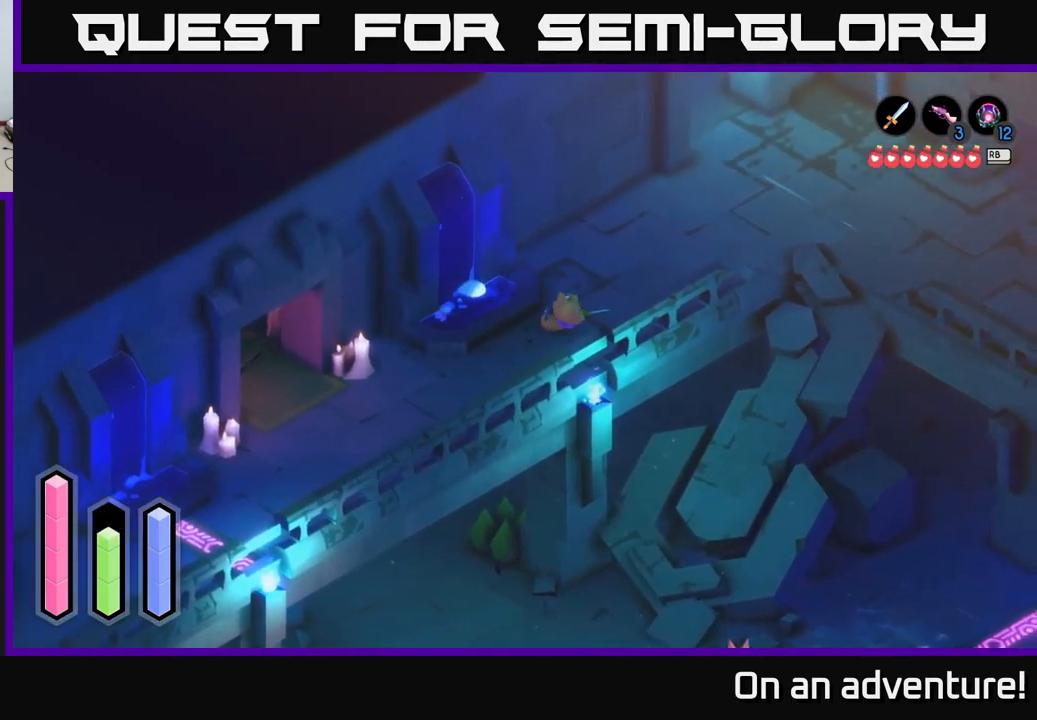
{"buttons": [], "left_stick": "up-right", "right_stick": "center", "events": [[484, "A", "up"]]}
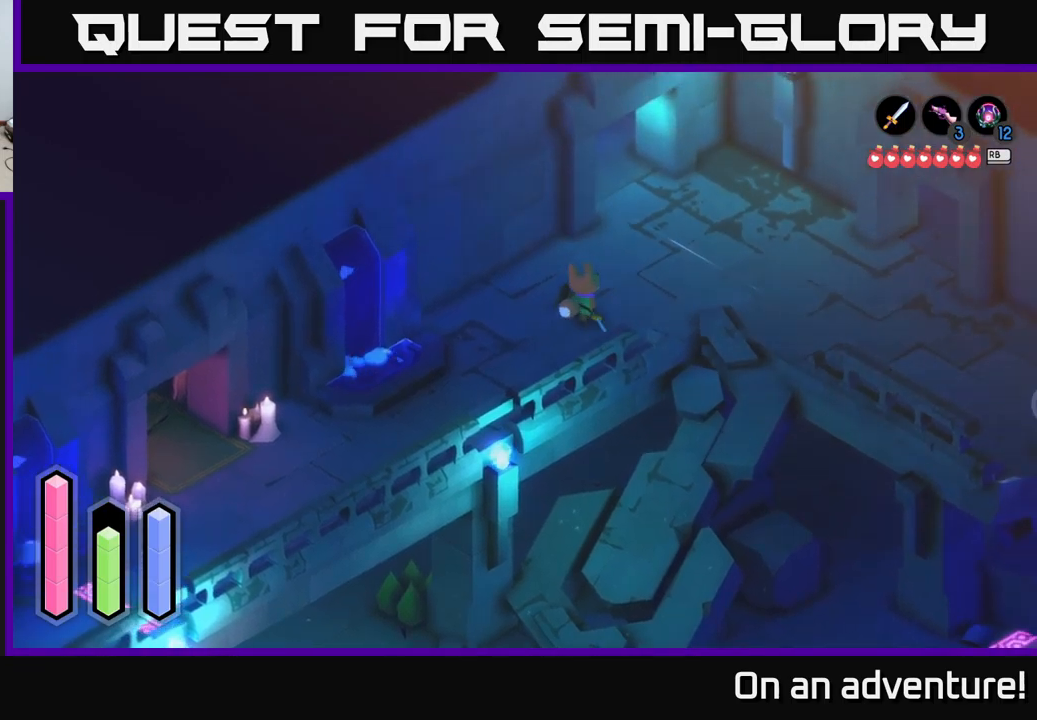
{"buttons": [], "left_stick": "center", "right_stick": "center", "events": [[17, "left_stick", "center"]]}
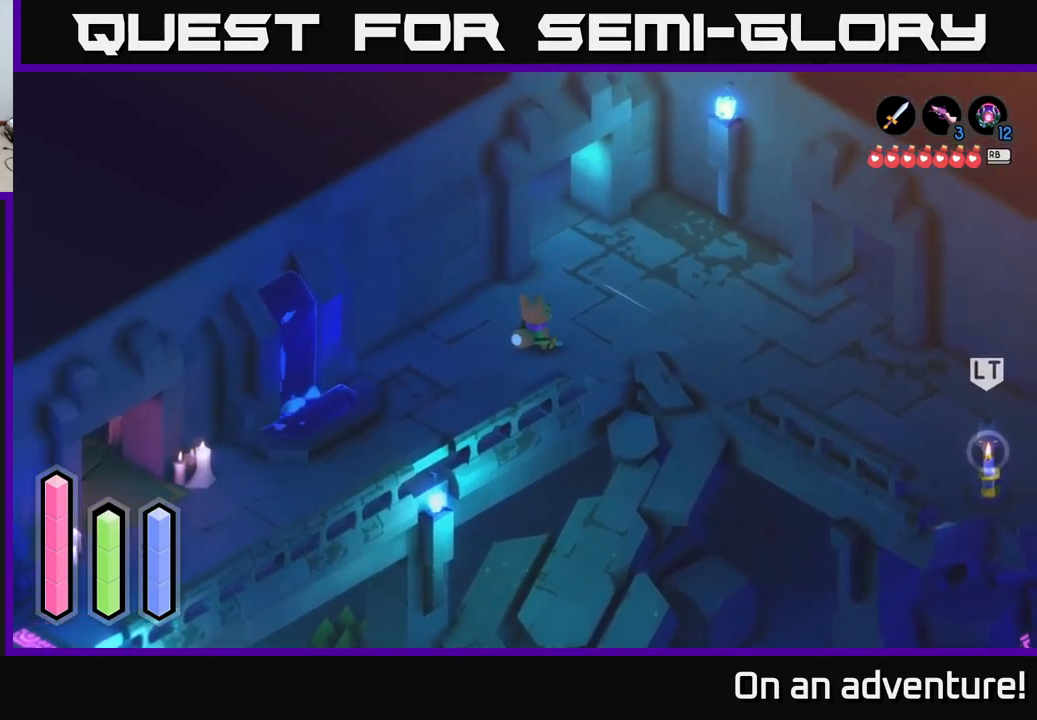
{"buttons": [], "left_stick": "center", "right_stick": "center", "events": [[333, "SELECT", "down"], [450, "SELECT", "up"]]}
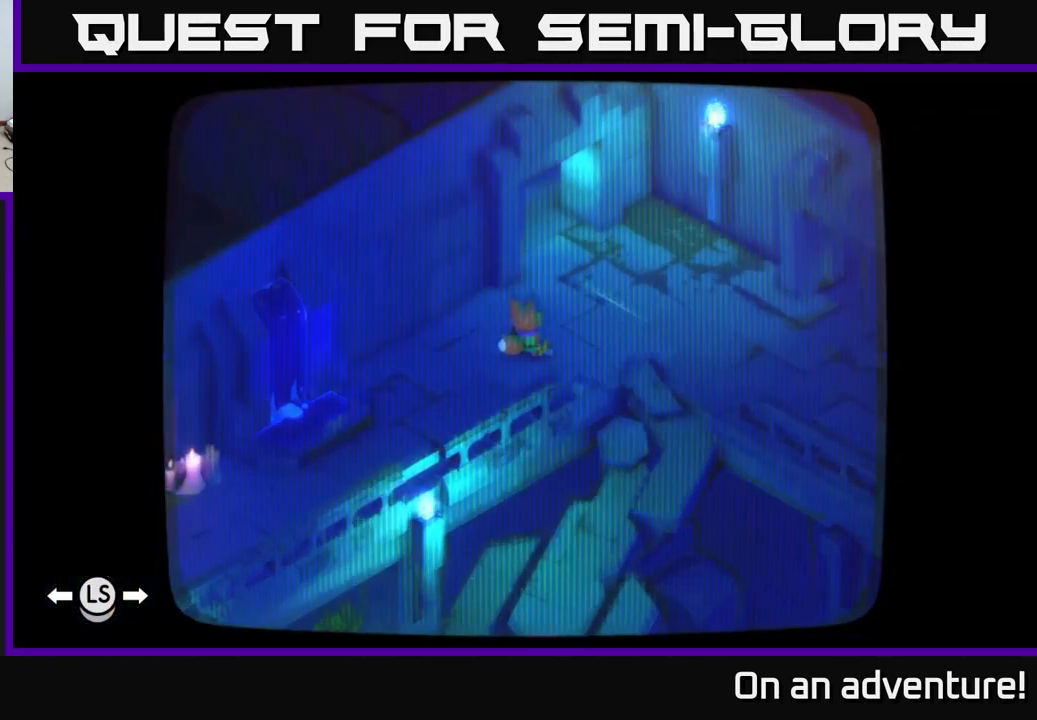
{"buttons": ["DPAD_RIGHT"], "left_stick": "center", "right_stick": "center", "events": [[467, "DPAD_RIGHT", "down"]]}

◇ ◇ ◇ ◇

# [Task to complete]
The only thing to give is how many lines of the listing include the word "down".

# [Task answer]
2